> **Task brief**: Put the lines of the records below into a numbered list, from the line holding "Which series has" through the end of the records, inclusive. Skip blank lines and leave out the pictures.

> **Supplied material**:
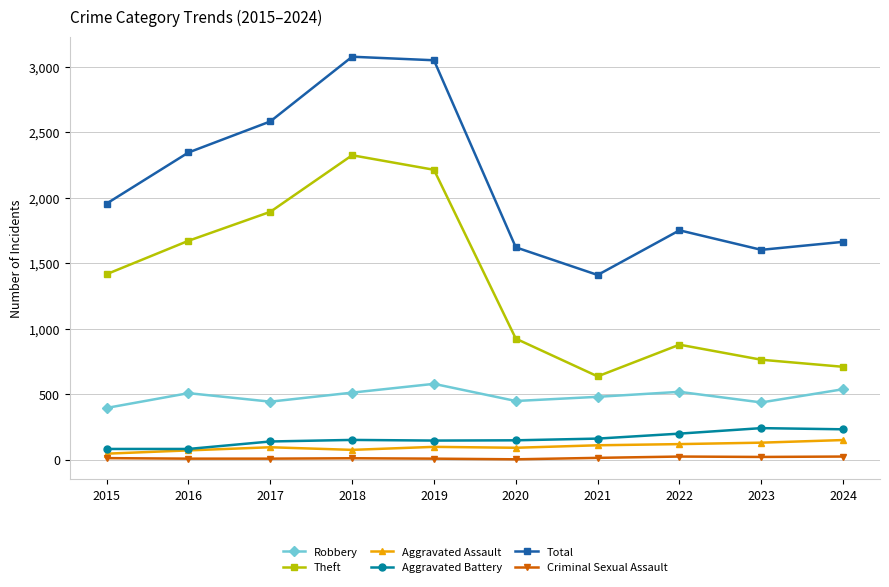

True or false: Theft and Aggravated Battery intersect in this chart.

False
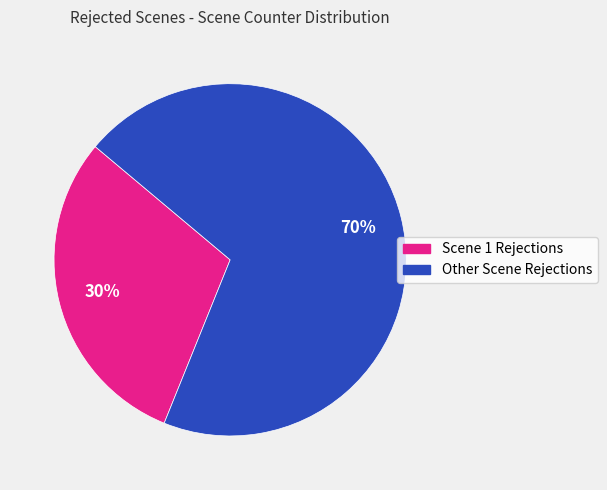

How many segments does this pie chart have?

2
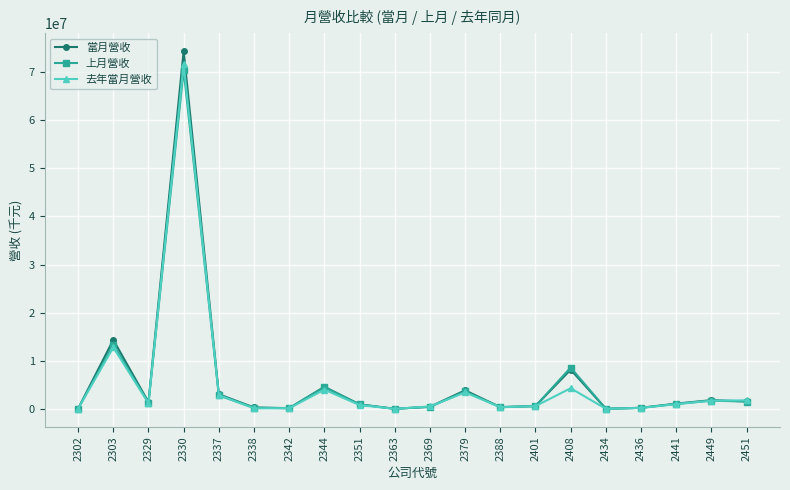

What is the difference between the second highest and minimum values in the 去年當月營收 series?

12771945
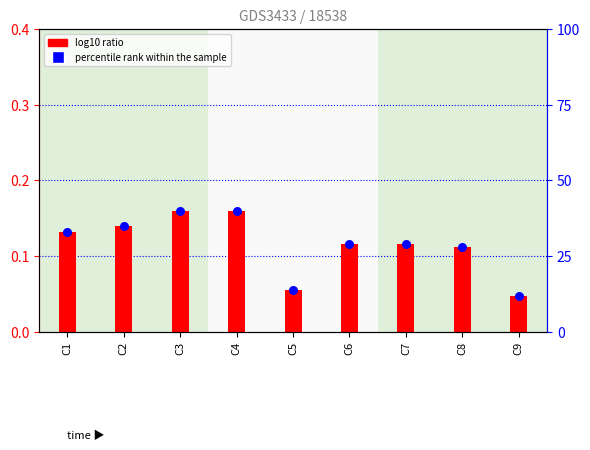

Which series has the largest total across all categories?

percentile rank within the sample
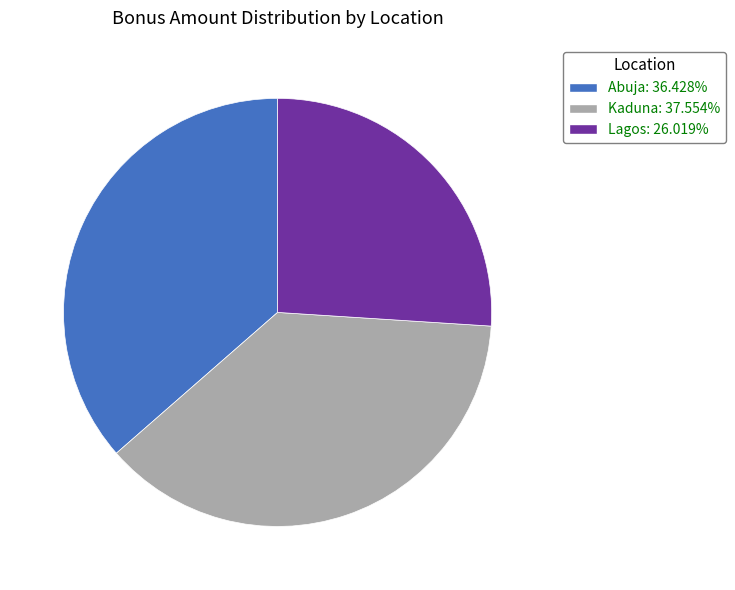

Does Kaduna account for over 50% of the chart?

No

> **Solution to this exercise**:
1. Which series has the largest total across all categories?
2. percentile rank within the sample
3. Does Kaduna account for over 50% of the chart?
4. No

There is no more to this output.